[[ Materials provided open ]]
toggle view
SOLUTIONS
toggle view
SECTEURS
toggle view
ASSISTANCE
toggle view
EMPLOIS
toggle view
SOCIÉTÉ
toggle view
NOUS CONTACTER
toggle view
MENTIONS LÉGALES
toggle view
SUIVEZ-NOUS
[[ Materials provided closed ]]
Goal of the exercise
Output every line from the rows above, unchanged and in the same order.

Answer for this exercise
toggle view
SOLUTIONS
toggle view
SECTEURS
toggle view
ASSISTANCE
toggle view
EMPLOIS
toggle view
SOCIÉTÉ
toggle view
NOUS CONTACTER
toggle view
MENTIONS LÉGALES
toggle view
SUIVEZ-NOUS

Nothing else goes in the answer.